Eu não consigo refazer nossa genealogia para saber quem foi que subjugou mulheres negras e indígenas para que se formasse a nossa prole. A minha bisavó tinha exatamente o mesmo sobrenome do meu bisavô. Eles eram primos? Ela só foi registrada ao se casar? Não sei. O que sei que ela foi casada, não casou, foi casada, aos 12 anos, com um homem bem mais velho, meu bisavô, mas ele não faz parte da história, não sei que fim teve e como ela se livrou dele. Buscar o nome dele em site de genealogia é encontrar dezenas de José Rangel de Souza, e não fazer ideia de qual daqueles era esse homem mais velho que casou com uma menina que queria brincar, e fez nascer meu avô.

Meu sobrenome paterno, tão incomum, parece ser tão fácil de rastrear.
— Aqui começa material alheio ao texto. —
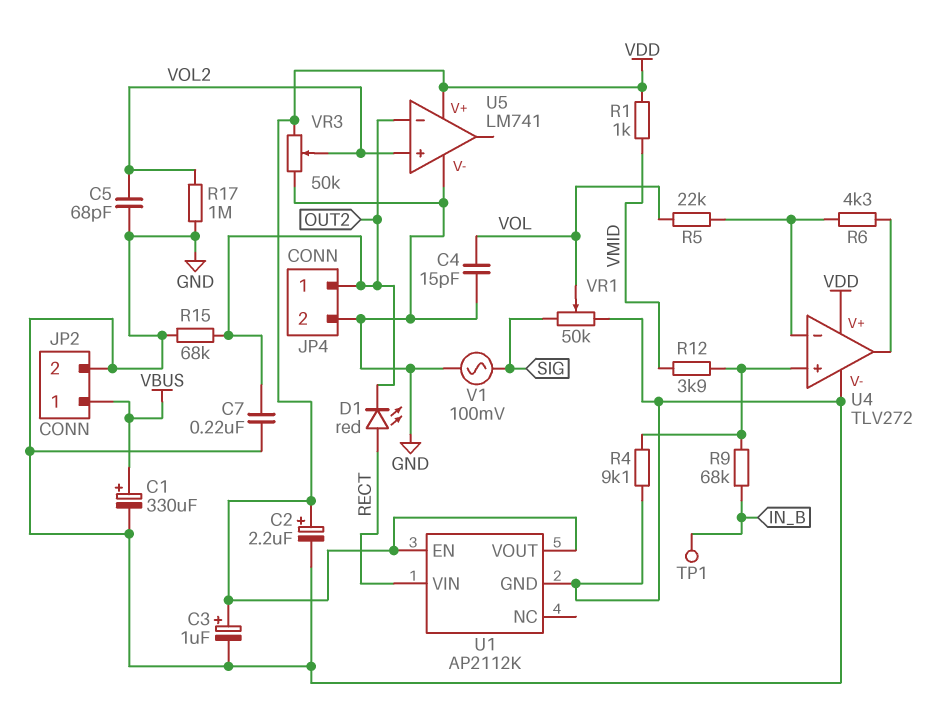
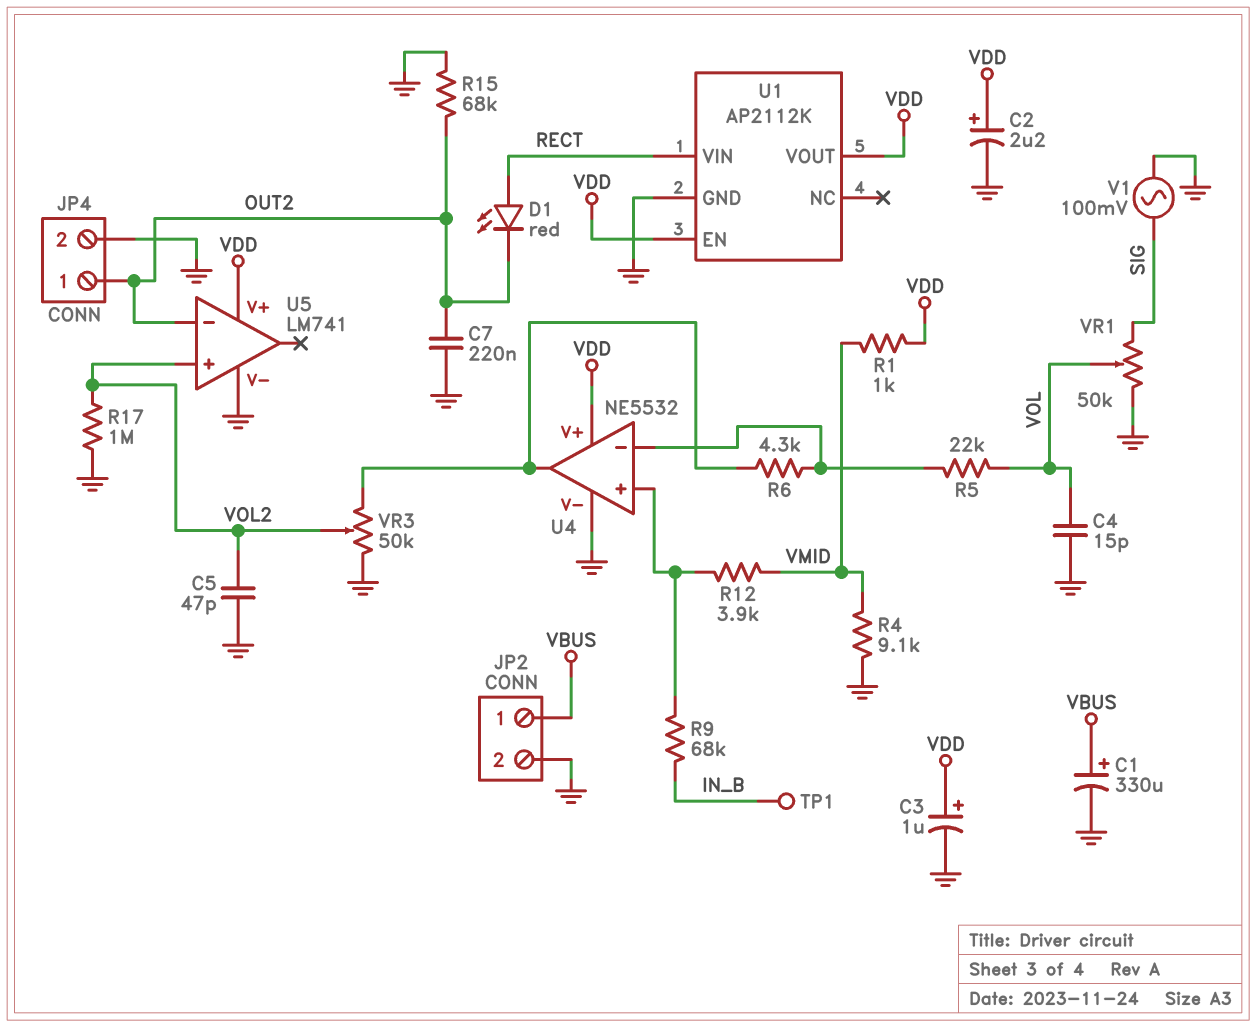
C5: 68pF (GND, VOL2) -> 47pF (GND, VOL2)
R4: 9.1k (GND, U4/in+) -> 9.1k (GND, VMID)
U4: TLV272 -> NE5532
VR3: 50k (GND, VDD, wiper VOL2) -> 50k (GND, U4/out, wiper VOL2)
Sempre que tentei dei em becos sem saída. Outra lenda além da avó pega a laço é que Alferino veio da Itália. Mas veio quando? Quem foi o primeiro a ir parar nas bandas do noroeste fluminense? Ninguém lembra desse antepassado? Os italianos não chegaram aqui há tanto tempo assim, até meu vô Ciro se lembraria de um avô carcamano. Ultimamente eu tenho pensado que é mais um sobrenome inventado, inventado por gente que não tinha nome pra deixar pros filhos.

Torto Arado não é sobre uma família como a minha. Não é sobre a formação da branquitude pobre desse país. O Brasil de Torto Arado não é o meu, e nunca será. Encontrei generosidade tão grande em cada linha, que me permiti pensar em mim. A literatura acho que tem disso... Mas preciso pedir licença pra vir aqui e pensar de onde eu vim, a partir de todos os impactos que esse livro me causou. Pedir licença pra lembrar do vô Bastião Barbudo, vaqueiro de profissão, que arou terra desde os 7 e faria 109 ontem ou amanhã. Licença pra lembrar do vô Ciro, que aprendeu o ofício de pedreiro quando precisou deixar o arado da terra, porque não dava mais pra sustentar a família com o que tirava da roça.

Eu sempre quis saber de onde vim, mas nunca consegui. Fazer um exercício de Antropologia com minha própria árvore genealógica foi um desafio horrível, não consegui ir além dos meus bisavós. Por fim, eu me conformo em saber que sou neta do Bastião Barbudo e do Ciro. O que muito me honra.